Book Synopsis Fifty Words for Rain by : Asha Lemmie

Download or read book Fifty Words for Rain written by Asha Lemmie and published by Penguin. This book was released on 2020-09-01 with total page 464 pages. Available in PDF, EPUB and Kindle. Book excerpt: A Good Morning America Book Club Pick and New York Times Bestseller! From debut author Asha Lemmie, “a lovely, heartrending story about love and loss, prejudice and pain, and the sometimes dangerous, always durable ties that link a family together.” —Kristin Hannah, #1 New York Times–bestselling author of The Nightingale Kyoto, Japan, 1948. “Do not question.
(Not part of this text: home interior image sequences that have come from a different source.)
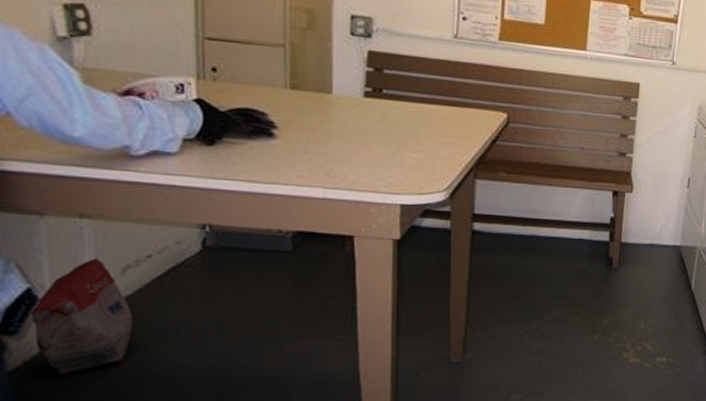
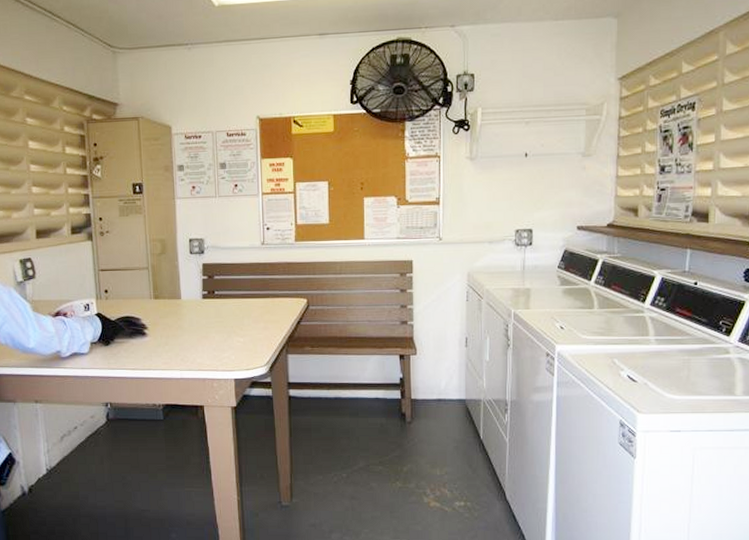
bag: present [29,258,132,374] -> none [11,430,69,513]

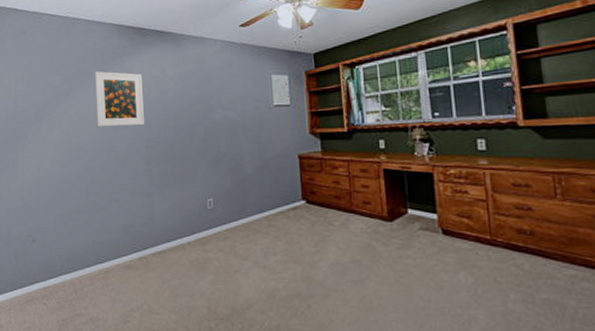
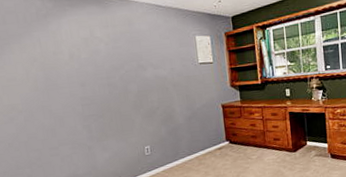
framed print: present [95,71,144,127] -> none [19,32,78,88]

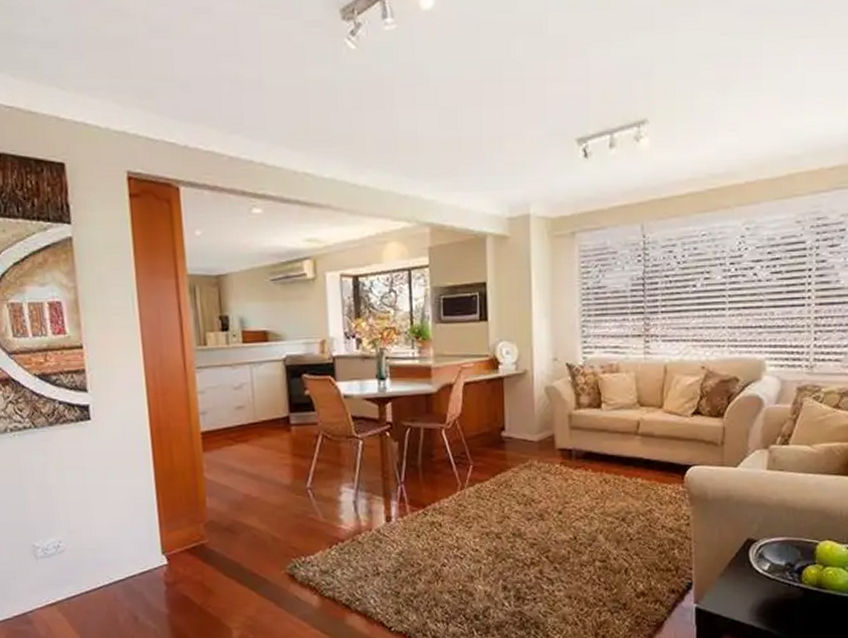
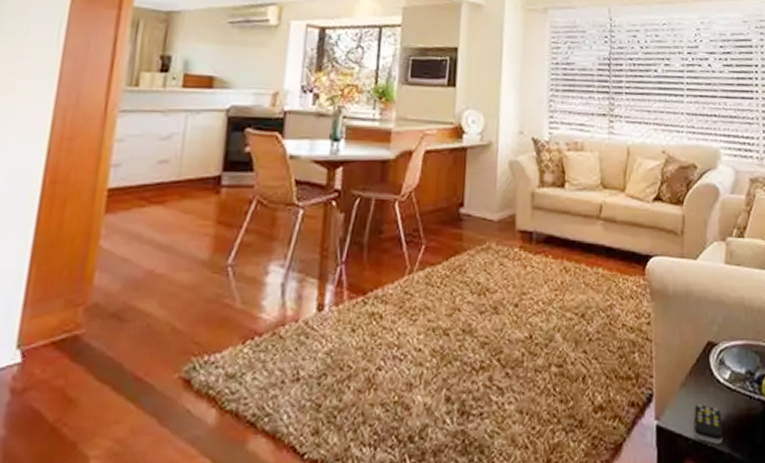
remote control: none [732,590,761,623] -> present [694,403,723,444]

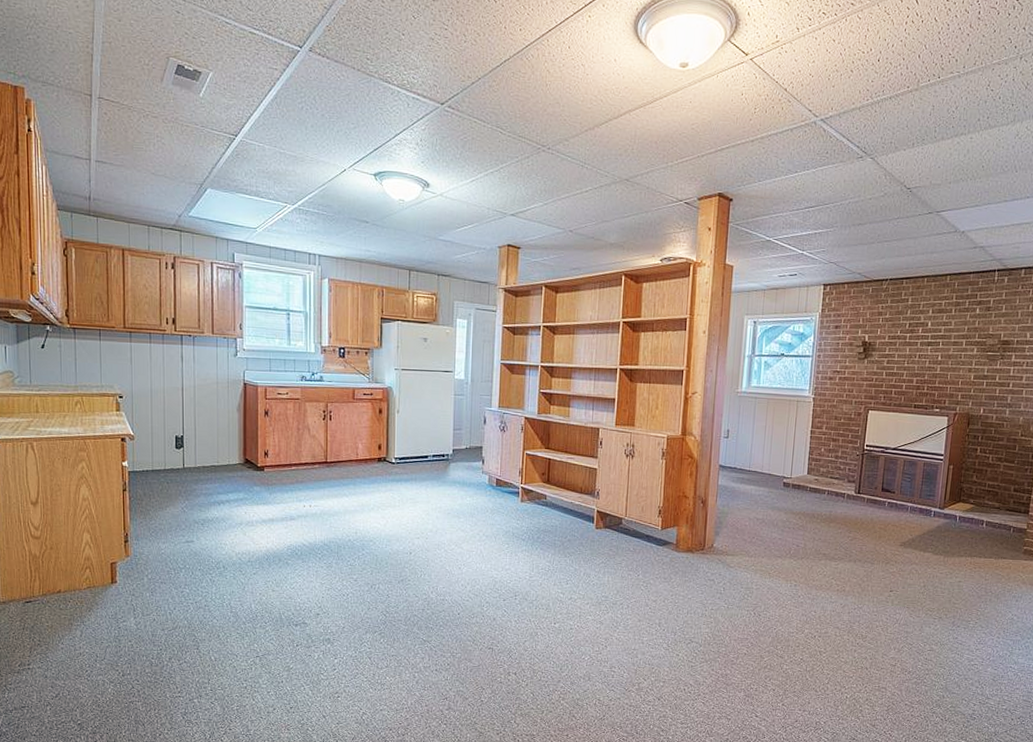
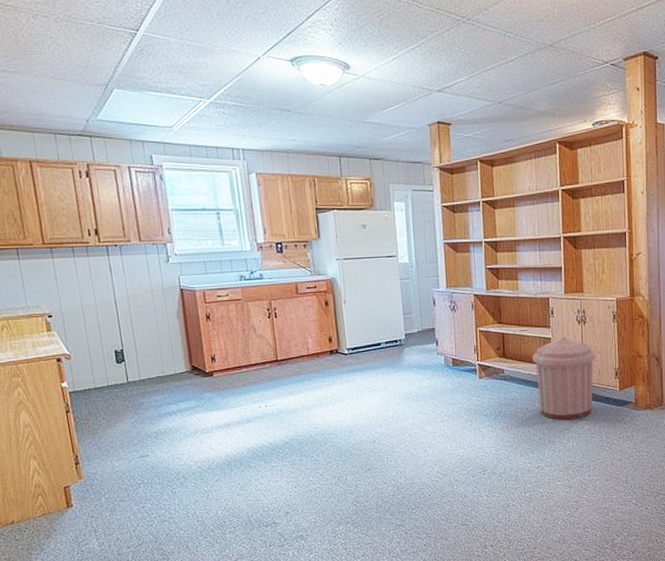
trash can: none [576,469,641,554] -> present [532,337,596,420]

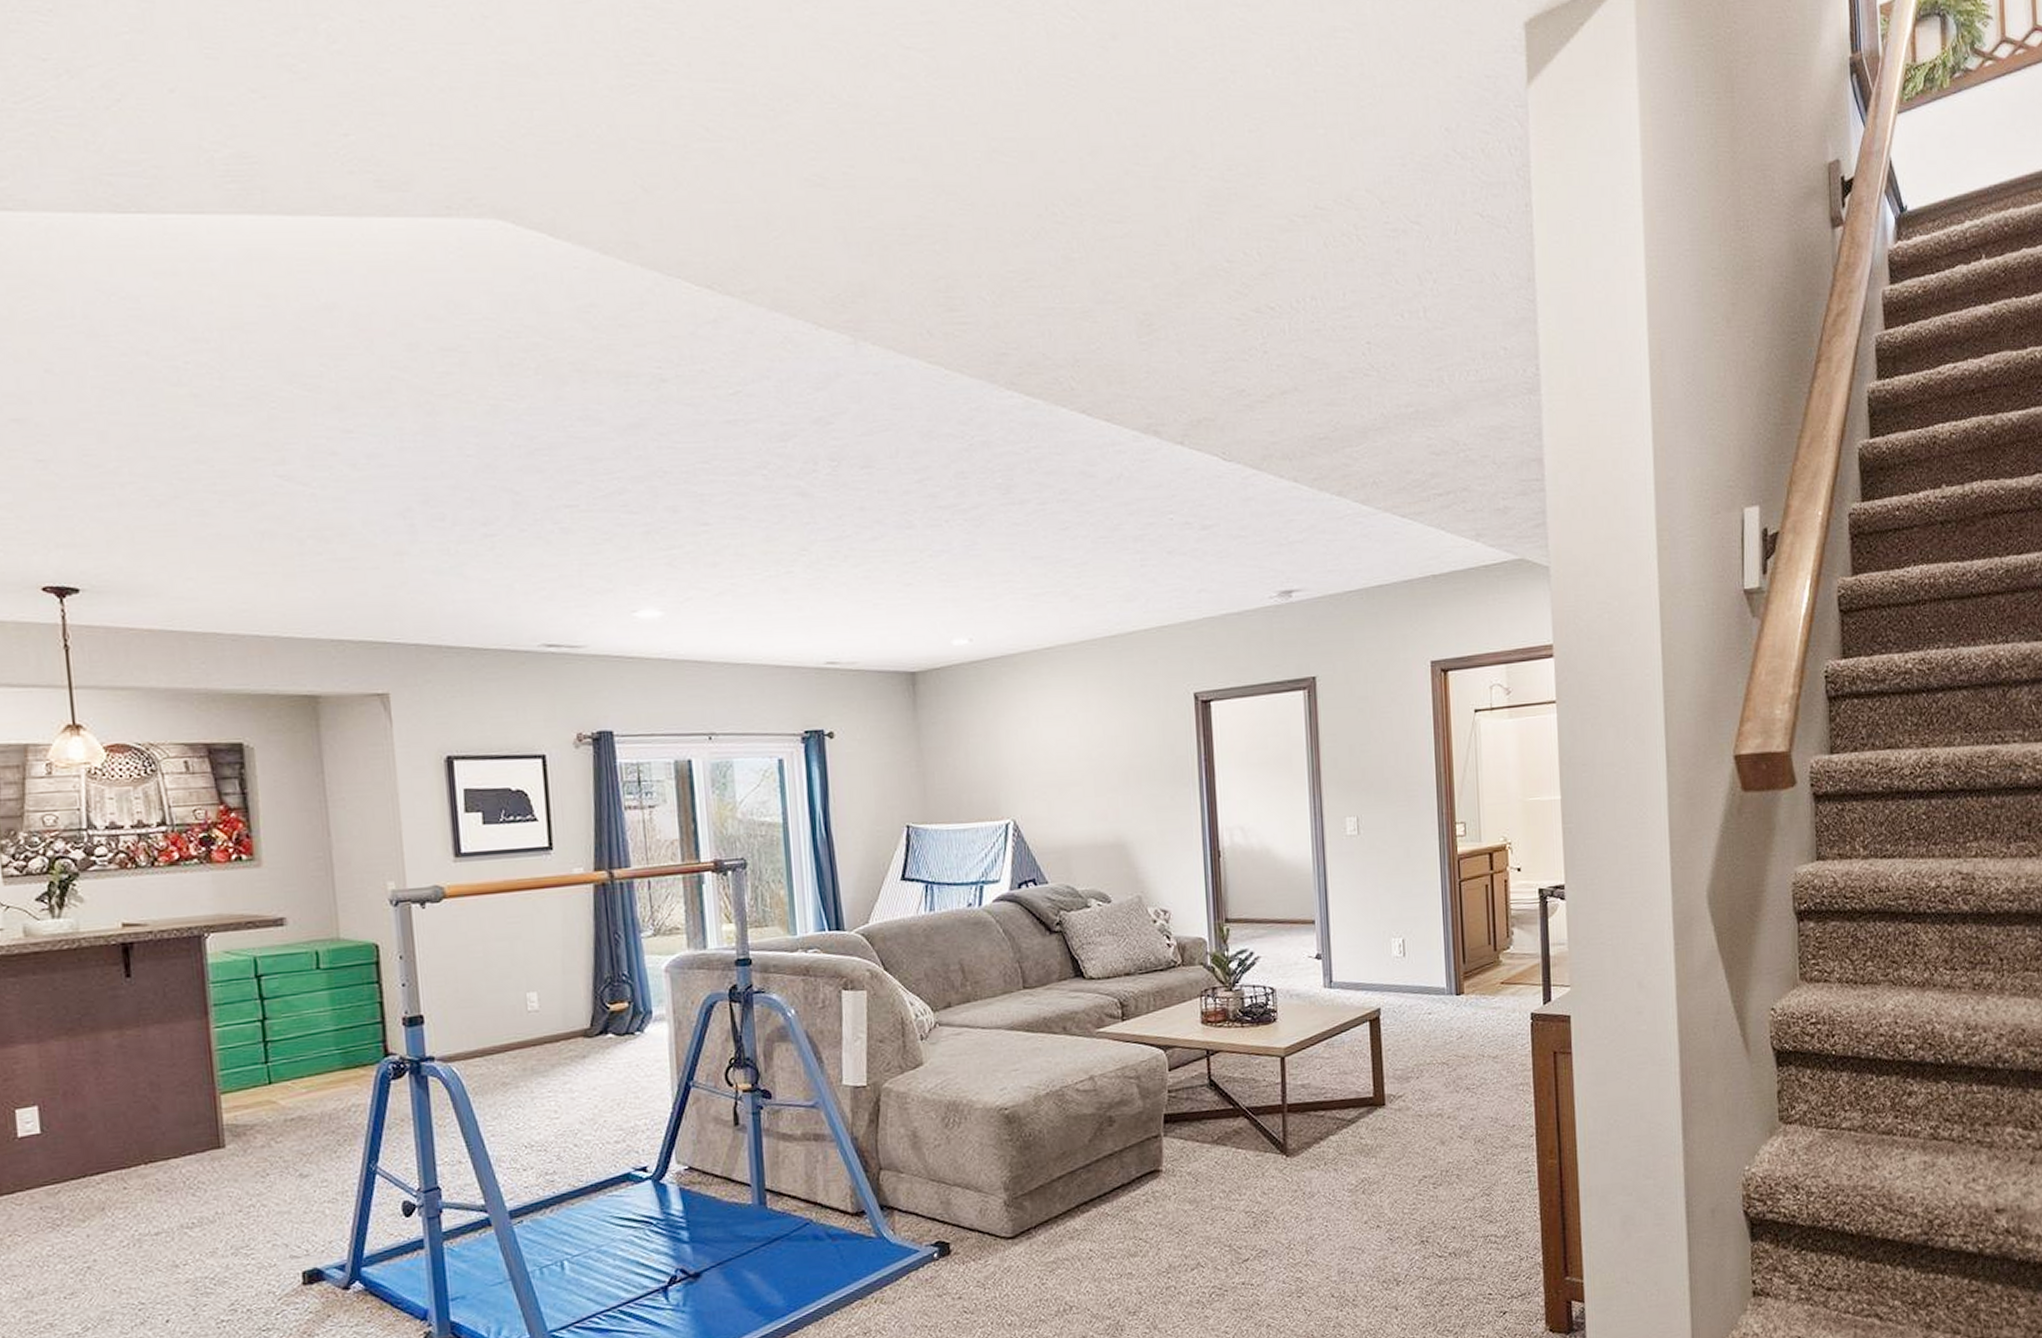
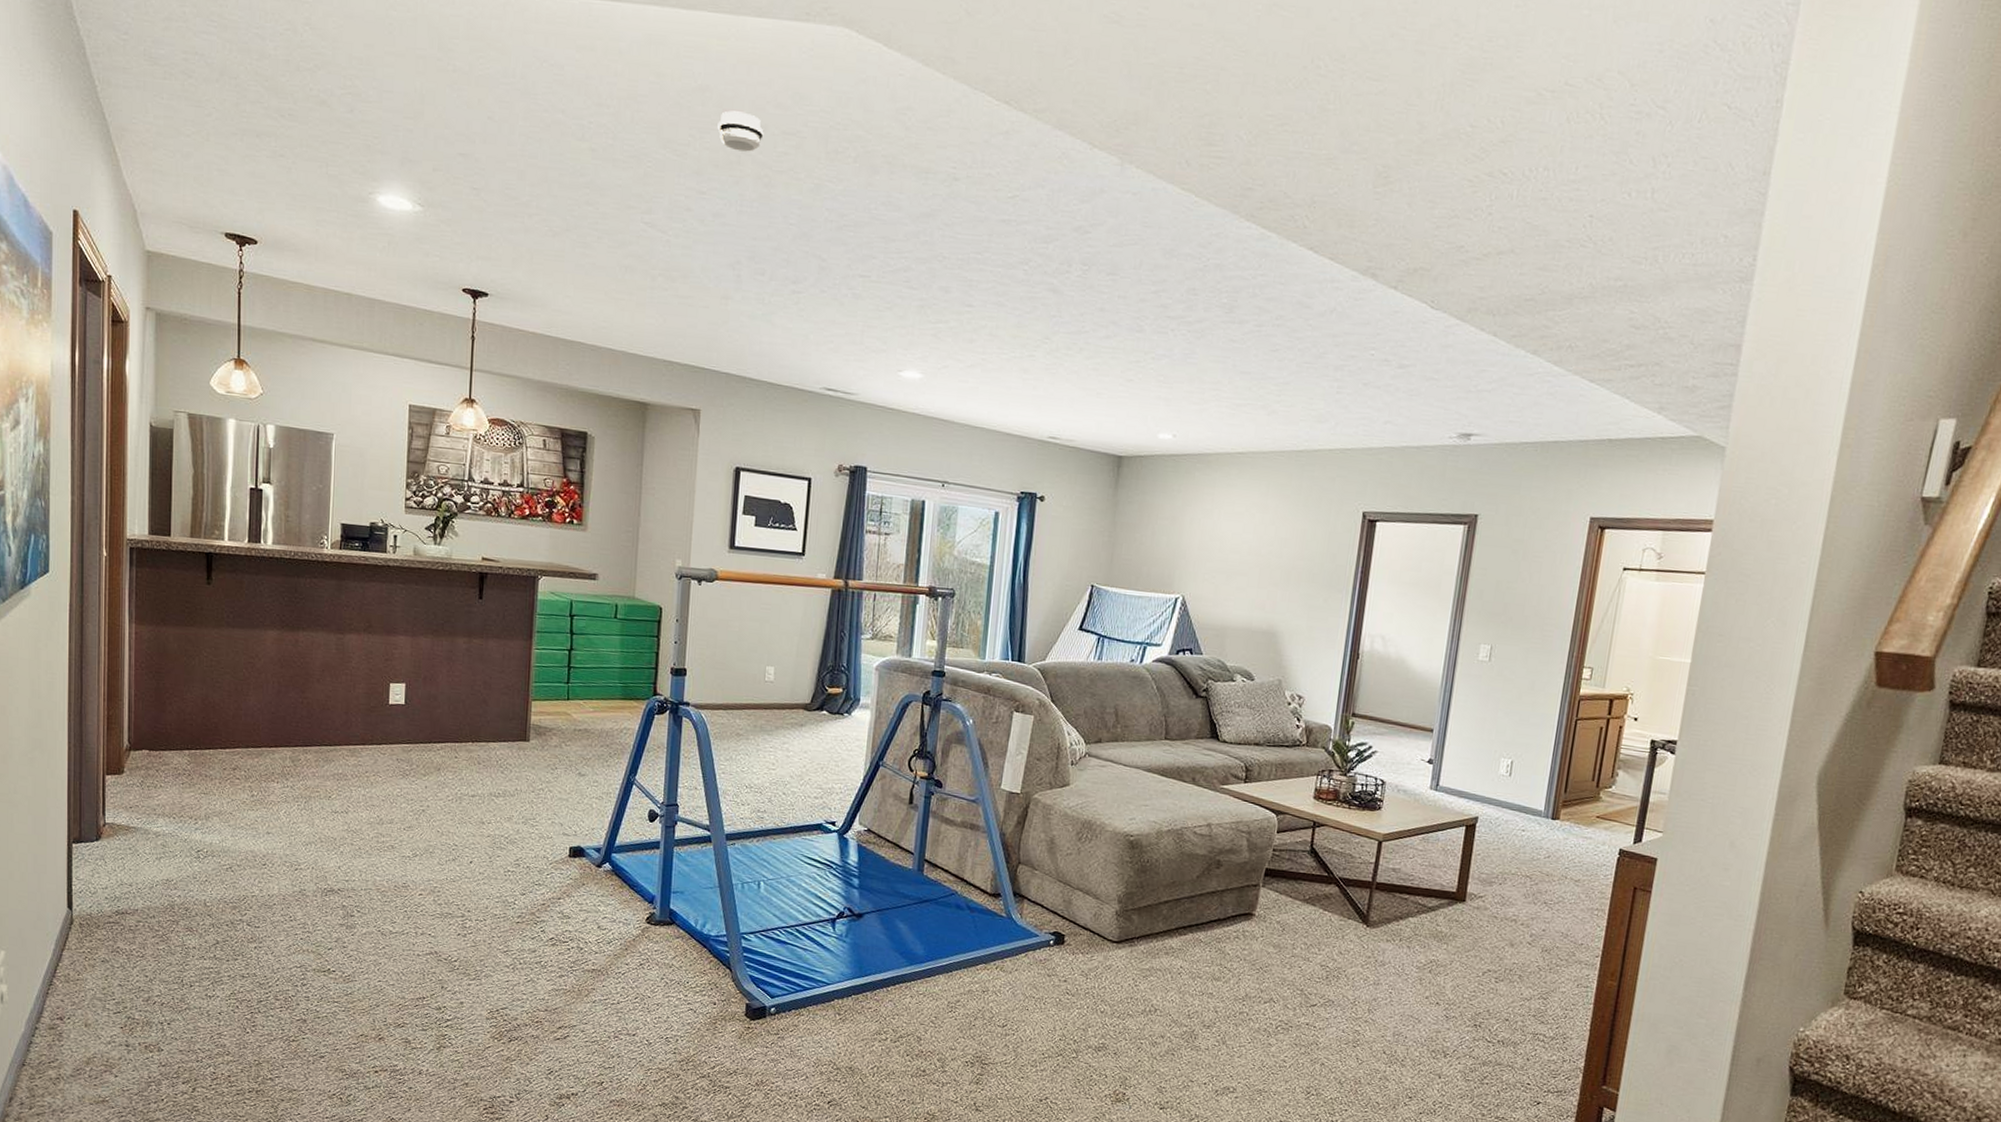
smoke detector: none [355,330,417,377] -> present [717,110,764,152]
Do not fight. Do not resist.” Such is eight-year-old Noriko “Nori” Kamiza’s first lesson. She will not question why her mother abandoned her with only these final words. She will not fight her confinement to the attic of her grandparents’ imperial estate. And she will not resist the scalding chemical baths she receives daily to lighten her skin. The child of a married Japanese aristocrat and her African American GI lover, Nori is an outsider from birth. Her grandparents take her in, only to conceal her, fearful of a stain on the royal pedigree that they are desperate to uphold in a changing Japan. Obedient to a fault, Nori accepts her solitary life, despite her natural intellect and curiosity. But when chance brings her older half-brother, Akira, to the estate that is his inheritance and destiny, Nori finds in him an unlikely ally with whom she forms a powerful bond—a bond their formidable grandparents cannot allow and that will irrevocably change the lives they were always meant to lead. Because now that Nori has glimpsed a world in which perhaps there is a place for her after all, she is ready to fight to be a part of it—a battle that just might cost her everything. Spanning decades and continents, Fifty Words for Rain is a dazzling epic about the ties that bind, the ties that give you strength, and what it means to be free.